The 020 study enrolled patients who had already received systemic therapy for advanced or metastatic disease. Approximately 70% of patients enrolled had distant visceral metastases (stage M1c). Notably, the labeling granted for ipilimumab does not specify use in only previously-treated patients, but is inclusive of treatment-naive unresectable and metastatic MM. Of significance, the FDA's ODAC approval meeting was pushed back from December 2010 to allow the submission of further data. In March 2011, Bristol-Myers Squibb announced that ipilimumab (in combination with chemotherapy) as a first-line treatment for unresectable and metastatic MM had met its primary end point of OS in a pivotal Phase III (024) trial. First-line data for ipilimumab is expected to be presented at the ASCO 2011 Annual Meeting. The expansion of the label to include first-line patients is further evidence for the strength of the efficacy data and the favorable risk-benefit ratio.

As the first therapy to demonstrate OS benefit in advanced MM and as a first-in-class immunotherapy that blocks CTLA-4 activity, ipilimumab will command a high price. We anticipate that ipilimumab's high price, coupled with its broad labeling approval in unresectable and metastatic MM, will secure Bristol-Myers Squibb considerable sales from this novel immunotherapy. We anticipate that uptake of ipilimumab will be rapid and widespread owing to there being a lack of effective current therapies for advanced MM. Ipilimumab will quickly become established as the standard of care in this untapped market. Ipilimumab is also in Phase III development for the adjuvant treatment of MM (primary completion data is October 2012), and approval in this setting would significant bolster sales.

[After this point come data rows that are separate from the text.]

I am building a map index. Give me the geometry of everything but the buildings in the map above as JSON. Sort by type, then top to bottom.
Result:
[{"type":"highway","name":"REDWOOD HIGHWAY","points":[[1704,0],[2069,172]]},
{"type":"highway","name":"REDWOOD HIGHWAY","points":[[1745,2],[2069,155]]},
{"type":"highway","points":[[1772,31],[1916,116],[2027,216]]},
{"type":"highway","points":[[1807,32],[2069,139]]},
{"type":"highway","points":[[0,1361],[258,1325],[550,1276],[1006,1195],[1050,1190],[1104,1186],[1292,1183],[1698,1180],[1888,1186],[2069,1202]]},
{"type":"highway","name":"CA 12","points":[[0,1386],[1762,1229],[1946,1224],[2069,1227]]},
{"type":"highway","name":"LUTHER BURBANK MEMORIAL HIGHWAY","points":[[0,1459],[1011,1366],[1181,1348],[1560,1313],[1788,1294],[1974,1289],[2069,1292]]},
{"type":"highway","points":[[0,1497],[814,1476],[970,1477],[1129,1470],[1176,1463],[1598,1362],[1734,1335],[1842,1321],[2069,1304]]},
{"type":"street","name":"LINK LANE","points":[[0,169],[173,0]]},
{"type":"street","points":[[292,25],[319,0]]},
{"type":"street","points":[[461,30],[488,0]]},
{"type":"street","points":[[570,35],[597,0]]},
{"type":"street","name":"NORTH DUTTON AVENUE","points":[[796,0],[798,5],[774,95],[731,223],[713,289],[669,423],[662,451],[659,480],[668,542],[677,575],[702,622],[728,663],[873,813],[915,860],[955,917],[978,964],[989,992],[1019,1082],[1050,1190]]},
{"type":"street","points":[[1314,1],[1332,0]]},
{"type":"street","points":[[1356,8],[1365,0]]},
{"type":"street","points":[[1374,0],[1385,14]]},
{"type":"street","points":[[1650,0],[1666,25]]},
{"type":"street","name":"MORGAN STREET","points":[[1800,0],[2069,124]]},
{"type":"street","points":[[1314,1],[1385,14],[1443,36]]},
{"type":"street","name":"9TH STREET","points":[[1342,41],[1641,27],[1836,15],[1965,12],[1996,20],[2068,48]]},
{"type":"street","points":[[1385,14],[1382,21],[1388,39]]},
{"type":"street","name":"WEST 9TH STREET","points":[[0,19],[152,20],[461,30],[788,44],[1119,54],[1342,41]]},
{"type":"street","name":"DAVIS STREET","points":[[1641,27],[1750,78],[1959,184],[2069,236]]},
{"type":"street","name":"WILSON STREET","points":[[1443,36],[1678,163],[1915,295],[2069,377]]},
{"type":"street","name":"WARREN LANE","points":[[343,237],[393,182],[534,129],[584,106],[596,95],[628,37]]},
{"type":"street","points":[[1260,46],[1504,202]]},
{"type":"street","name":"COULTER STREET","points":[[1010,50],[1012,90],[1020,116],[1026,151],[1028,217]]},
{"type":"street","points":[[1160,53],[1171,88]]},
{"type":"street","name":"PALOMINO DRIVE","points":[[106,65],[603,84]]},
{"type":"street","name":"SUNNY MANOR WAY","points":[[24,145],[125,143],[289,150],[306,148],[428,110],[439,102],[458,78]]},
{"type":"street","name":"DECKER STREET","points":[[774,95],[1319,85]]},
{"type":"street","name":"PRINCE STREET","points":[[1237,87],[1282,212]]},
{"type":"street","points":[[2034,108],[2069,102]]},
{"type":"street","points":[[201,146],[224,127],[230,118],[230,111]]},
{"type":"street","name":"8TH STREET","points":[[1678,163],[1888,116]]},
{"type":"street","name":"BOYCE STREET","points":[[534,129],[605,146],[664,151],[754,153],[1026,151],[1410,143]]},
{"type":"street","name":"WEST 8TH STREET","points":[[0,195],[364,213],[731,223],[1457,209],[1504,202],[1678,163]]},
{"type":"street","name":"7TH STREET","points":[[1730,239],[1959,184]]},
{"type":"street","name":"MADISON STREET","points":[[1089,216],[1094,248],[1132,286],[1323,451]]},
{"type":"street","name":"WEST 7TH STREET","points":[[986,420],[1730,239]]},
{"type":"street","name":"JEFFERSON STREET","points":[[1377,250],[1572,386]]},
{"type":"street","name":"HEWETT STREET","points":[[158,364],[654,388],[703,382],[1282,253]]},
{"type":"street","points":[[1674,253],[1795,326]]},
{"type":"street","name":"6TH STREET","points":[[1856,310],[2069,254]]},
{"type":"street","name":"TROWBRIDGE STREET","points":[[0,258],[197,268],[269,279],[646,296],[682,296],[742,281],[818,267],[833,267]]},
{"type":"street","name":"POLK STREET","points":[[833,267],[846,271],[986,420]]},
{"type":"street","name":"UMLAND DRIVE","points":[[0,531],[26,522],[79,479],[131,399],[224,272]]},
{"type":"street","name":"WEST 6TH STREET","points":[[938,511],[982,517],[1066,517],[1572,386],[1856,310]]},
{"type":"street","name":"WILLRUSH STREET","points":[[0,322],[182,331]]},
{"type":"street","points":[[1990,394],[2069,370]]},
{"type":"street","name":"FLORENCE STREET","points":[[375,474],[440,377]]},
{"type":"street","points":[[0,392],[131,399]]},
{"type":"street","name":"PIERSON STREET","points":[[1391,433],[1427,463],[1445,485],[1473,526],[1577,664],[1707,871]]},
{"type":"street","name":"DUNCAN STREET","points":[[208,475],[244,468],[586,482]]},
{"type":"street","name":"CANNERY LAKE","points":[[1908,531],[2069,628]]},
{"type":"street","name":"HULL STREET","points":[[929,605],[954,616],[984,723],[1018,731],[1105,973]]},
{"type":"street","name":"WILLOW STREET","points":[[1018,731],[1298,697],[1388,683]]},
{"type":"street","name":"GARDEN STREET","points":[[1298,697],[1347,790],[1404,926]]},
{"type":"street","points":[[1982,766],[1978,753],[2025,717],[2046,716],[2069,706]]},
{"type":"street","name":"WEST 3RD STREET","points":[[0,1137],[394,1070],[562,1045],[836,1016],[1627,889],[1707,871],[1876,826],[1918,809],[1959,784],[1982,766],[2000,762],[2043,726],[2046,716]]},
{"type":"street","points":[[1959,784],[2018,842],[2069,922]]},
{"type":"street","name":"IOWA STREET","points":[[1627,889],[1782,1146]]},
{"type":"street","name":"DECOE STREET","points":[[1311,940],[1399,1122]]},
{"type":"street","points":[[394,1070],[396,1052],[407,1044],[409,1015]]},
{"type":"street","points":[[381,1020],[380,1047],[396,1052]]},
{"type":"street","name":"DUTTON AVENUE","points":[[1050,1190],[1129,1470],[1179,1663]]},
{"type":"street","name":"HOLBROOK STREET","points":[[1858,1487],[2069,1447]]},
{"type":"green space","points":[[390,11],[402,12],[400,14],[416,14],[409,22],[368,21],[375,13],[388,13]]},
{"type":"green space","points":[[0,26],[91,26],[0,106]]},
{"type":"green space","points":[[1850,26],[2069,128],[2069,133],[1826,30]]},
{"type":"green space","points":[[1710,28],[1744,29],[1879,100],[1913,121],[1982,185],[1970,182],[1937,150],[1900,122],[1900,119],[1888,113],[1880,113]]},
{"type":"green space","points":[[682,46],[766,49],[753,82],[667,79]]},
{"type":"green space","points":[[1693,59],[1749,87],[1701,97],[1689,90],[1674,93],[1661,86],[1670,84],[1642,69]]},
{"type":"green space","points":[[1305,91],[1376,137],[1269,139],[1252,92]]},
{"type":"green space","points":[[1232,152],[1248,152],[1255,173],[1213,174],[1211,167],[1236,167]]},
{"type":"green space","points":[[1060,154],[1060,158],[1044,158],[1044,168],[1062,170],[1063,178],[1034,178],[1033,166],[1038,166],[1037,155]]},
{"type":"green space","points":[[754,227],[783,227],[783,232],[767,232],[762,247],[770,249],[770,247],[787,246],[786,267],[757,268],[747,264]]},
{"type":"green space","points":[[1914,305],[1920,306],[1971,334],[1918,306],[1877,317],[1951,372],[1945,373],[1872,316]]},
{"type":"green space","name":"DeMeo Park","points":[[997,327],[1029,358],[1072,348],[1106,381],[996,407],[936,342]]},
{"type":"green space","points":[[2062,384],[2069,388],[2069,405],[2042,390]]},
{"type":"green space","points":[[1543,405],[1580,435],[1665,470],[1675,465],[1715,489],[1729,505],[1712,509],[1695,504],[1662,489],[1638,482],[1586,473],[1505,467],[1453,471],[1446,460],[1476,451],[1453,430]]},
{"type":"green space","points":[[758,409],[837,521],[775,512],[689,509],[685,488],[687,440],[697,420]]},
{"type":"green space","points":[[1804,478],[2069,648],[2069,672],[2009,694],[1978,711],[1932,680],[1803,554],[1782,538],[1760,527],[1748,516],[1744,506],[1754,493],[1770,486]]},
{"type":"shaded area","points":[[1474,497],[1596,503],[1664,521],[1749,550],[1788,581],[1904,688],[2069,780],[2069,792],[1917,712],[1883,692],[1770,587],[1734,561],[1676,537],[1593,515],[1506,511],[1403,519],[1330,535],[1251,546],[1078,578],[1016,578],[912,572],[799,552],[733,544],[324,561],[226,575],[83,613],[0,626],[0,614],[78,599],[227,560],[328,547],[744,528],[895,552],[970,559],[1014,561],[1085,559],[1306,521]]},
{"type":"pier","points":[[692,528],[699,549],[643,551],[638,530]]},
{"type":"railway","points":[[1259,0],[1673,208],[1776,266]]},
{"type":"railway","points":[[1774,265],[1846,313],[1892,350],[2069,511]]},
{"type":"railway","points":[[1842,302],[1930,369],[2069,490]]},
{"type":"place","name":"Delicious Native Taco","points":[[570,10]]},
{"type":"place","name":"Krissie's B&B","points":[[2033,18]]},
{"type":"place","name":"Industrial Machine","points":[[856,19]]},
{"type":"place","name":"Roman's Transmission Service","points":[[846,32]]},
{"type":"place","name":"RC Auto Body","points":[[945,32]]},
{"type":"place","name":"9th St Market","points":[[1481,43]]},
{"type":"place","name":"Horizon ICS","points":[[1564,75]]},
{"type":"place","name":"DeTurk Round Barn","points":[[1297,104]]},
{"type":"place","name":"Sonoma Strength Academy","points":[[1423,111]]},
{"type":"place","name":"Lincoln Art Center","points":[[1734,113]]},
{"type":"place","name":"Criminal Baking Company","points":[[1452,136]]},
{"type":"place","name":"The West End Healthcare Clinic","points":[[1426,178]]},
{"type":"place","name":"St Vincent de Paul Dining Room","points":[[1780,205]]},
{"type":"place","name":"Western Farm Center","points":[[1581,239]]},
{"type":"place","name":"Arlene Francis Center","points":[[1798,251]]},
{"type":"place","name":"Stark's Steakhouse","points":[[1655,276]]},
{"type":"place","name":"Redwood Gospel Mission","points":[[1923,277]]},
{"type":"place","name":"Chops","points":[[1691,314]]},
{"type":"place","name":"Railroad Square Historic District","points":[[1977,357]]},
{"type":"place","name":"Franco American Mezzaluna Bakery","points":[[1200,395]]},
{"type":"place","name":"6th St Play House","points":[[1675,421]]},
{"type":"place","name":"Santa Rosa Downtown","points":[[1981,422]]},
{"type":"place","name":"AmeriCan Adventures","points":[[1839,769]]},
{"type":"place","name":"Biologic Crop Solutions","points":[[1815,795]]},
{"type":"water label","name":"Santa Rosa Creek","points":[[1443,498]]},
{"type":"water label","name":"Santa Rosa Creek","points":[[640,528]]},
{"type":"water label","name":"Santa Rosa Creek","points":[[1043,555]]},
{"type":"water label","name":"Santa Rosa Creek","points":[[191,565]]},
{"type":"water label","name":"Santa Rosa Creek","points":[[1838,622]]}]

However, the emerging therapy pipeline for advanced and metastatic MM is becoming increasingly crowded. We anticipate that ipilimumab will face stiff competition from the launch of potentially multiple therapies. Most notably, Roche's RG7204 (vemurafenib; PLX-4032), an oral BRAF inhibitor, that has demonstrated impressive survival benefit and response rates in unresectable and metastatic MM. Roche is expected to file for regulatory approval in the first- and second-line setting of MM in 2011. As ipilimumab has an adverse safety profile and lacks a biomarker to indicate which patients are most likely respond to treatment, RG7204 may offer a more tolerable and personalized therapeutic alternative to ipilimumab.

Nevertheless, ipilimumab is heralded as a breakthrough by thought leaders interviewed by Decision Resources, and it holds great promise of transforming the medical practice of this difficult-to-treat malignancy. Approval of ipilimumab also represents a milestone in the field of oncology as it is the second immunotherapy to be granted FDA approval within the last 12 months Dendreon's sipuleucel-T (Provenge) won FDA approval for asymptomatic or minimally symptomatic metastatic castrate-resistant prostate cancer (MCRPC) in April 2010. We anticipate that ipilimumab's approval will stimulate interest in developing immunotherapy for MM and indeed other oncology indications.